PINK By Lili Wilkinson. Sydney: Allen and Unwin, 2009


Ava is the child of two university lecturers who were absolutely thrilled when she “came out” and started a relationship with intellectual, chain-smoking Chloe, a girl at her state secondary school.

But Ava has a Deep Dark Secret. She has a pink cashmere jumper hidden in her bedroom cupboard. Much as she loves Chloe, she wants to wear girly clothes – pink if possible – and, dear me, go out with boys, just to see if perhaps it’s her thing. So she has secretly sat for a scholarship to a co-educational private school. When she is accepted, she has to lie, to avoid hurting Chloe’s feelings.

At the Billy Hughes School For Academic Excellence, she soon makes friends with two different groups – the Pastels, who speak several languages, are brilliant in their studies and get the lead roles in the school musical, and the Screws, who are more or less the school outcasts, spending all their time together, doing the set-building, props and lighting.

In the Screws are Jen, the science fiction nerd, Jacob, who is fat, gay boy Jules who hates the other school gays, Kobe the Asian who hates being Asian and Sam, who only feels at home in the undercroft of the school auditorium.
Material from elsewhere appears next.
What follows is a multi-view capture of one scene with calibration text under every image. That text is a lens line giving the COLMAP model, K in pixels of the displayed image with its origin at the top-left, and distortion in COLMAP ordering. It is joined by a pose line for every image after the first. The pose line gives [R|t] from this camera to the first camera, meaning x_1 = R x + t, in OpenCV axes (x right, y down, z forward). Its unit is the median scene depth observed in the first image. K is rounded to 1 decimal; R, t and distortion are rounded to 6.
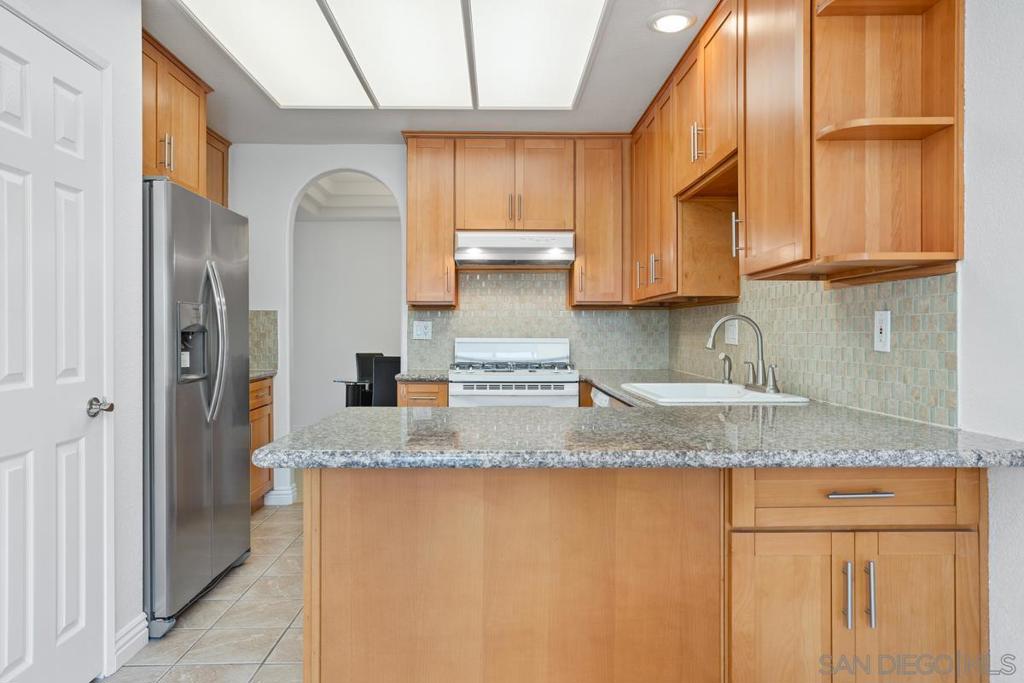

Sam has contempt for the actors, in particular the Pastels.

Alexis, the head Pastel, is determined to help Ava get a boyfriend, the dazzling, athletic Ethan, who volunteers with children and is involved with Medecins Sans Frontieres.

But Alexis also has a Deep Dark Secret. And Chloe is starting to worry about what Ava is getting up to.

How can Ava sort out the problems she has caused by her well-meaning actions? What is her actual sexuality – does she even know?

This novel was written as a response to US gay YA novelist David Levithan’s plea for more teen novels with a mixture of sexualities in them. Ms Wilkinson’s argument, with which I agree, is that kids don’t necessarily know what they are and shouldn’t have to decide at sixteen.

There are some nice touches, such as several references to Jane Austen’s Emma, that story of a girl who makes a lot of mistakes while trying to match-make. With luck, young readers of this book might follow it up by reading the Austen novel. There are conversations between the characters which readers might also follow up – even a mention that the trivia mentioned is available on Wikipedia. There is some endearing silliness and a number of very funny scenes.

This book will be going into my school library and I will be interested to see the response I get from readers.